> _YOUR OBJECTIVE_:
A word-for-word copy of every entry below is required; the images do not belong in it.

---------- DATA SUPPLIED

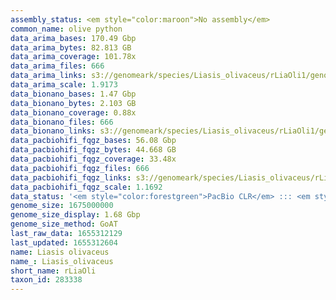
 ```yaml
---
assembly_status: <em style="color:maroon">No assembly</em>
common_name: olive python
data_arima_bases: 170.49 Gbp
data_arima_bytes: 82.813 GB
data_arima_coverage: 101.78x
data_arima_files: 666
data_arima_links: s3://genomeark/species/Liasis_olivaceus/rLiaOli1/genomic_data/arima/<br>
data_arima_scale: 1.9173
data_bionano_bases: 1.47 Gbp
data_bionano_bytes: 2.103 GB
data_bionano_coverage: 0.88x
data_bionano_files: 666
data_bionano_links: s3://genomeark/species/Liasis_olivaceus/rLiaOli1/genomic_data/bionano/<br>
data_pacbiohifi_fqgz_bases: 56.08 Gbp
data_pacbiohifi_fqgz_bytes: 44.668 GB
data_pacbiohifi_fqgz_coverage: 33.48x
data_pacbiohifi_fqgz_files: 666
data_pacbiohifi_fqgz_links: s3://genomeark/species/Liasis_olivaceus/rLiaOli1/genomic_data/pacbio_hifi/<br>
data_pacbiohifi_fqgz_scale: 1.1692
data_status: '<em style="color:forestgreen">PacBio CLR</em> ::: <em style="color:forestgreen">Bionano</em> ::: <em style="color:forestgreen">Arima</em>'
genome_size: 1675000000
genome_size_display: 1.68 Gbp
genome_size_method: GoAT
last_raw_data: 1655312129
last_updated: 1655312604
name: Liasis olivaceus
name_: Liasis_olivaceus
short_name: rLiaOli
taxon_id: 283338
---
```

--------------------

> _RESULT_:
 ```yaml
---
assembly_status: <em style="color:maroon">No assembly</em>
common_name: olive python
data_arima_bases: 170.49 Gbp
data_arima_bytes: 82.813 GB
data_arima_coverage: 101.78x
data_arima_files: 666
data_arima_links: s3://genomeark/species/Liasis_olivaceus/rLiaOli1/genomic_data/arima/<br>
data_arima_scale: 1.9173
data_bionano_bases: 1.47 Gbp
data_bionano_bytes: 2.103 GB
data_bionano_coverage: 0.88x
data_bionano_files: 666
data_bionano_links: s3://genomeark/species/Liasis_olivaceus/rLiaOli1/genomic_data/bionano/<br>
data_pacbiohifi_fqgz_bases: 56.08 Gbp
data_pacbiohifi_fqgz_bytes: 44.668 GB
data_pacbiohifi_fqgz_coverage: 33.48x
data_pacbiohifi_fqgz_files: 666
data_pacbiohifi_fqgz_links: s3://genomeark/species/Liasis_olivaceus/rLiaOli1/genomic_data/pacbio_hifi/<br>
data_pacbiohifi_fqgz_scale: 1.1692
data_status: '<em style="color:forestgreen">PacBio CLR</em> ::: <em style="color:forestgreen">Bionano</em> ::: <em style="color:forestgreen">Arima</em>'
genome_size: 1675000000
genome_size_display: 1.68 Gbp
genome_size_method: GoAT
last_raw_data: 1655312129
last_updated: 1655312604
name: Liasis olivaceus
name_: Liasis_olivaceus
short_name: rLiaOli
taxon_id: 283338
---
```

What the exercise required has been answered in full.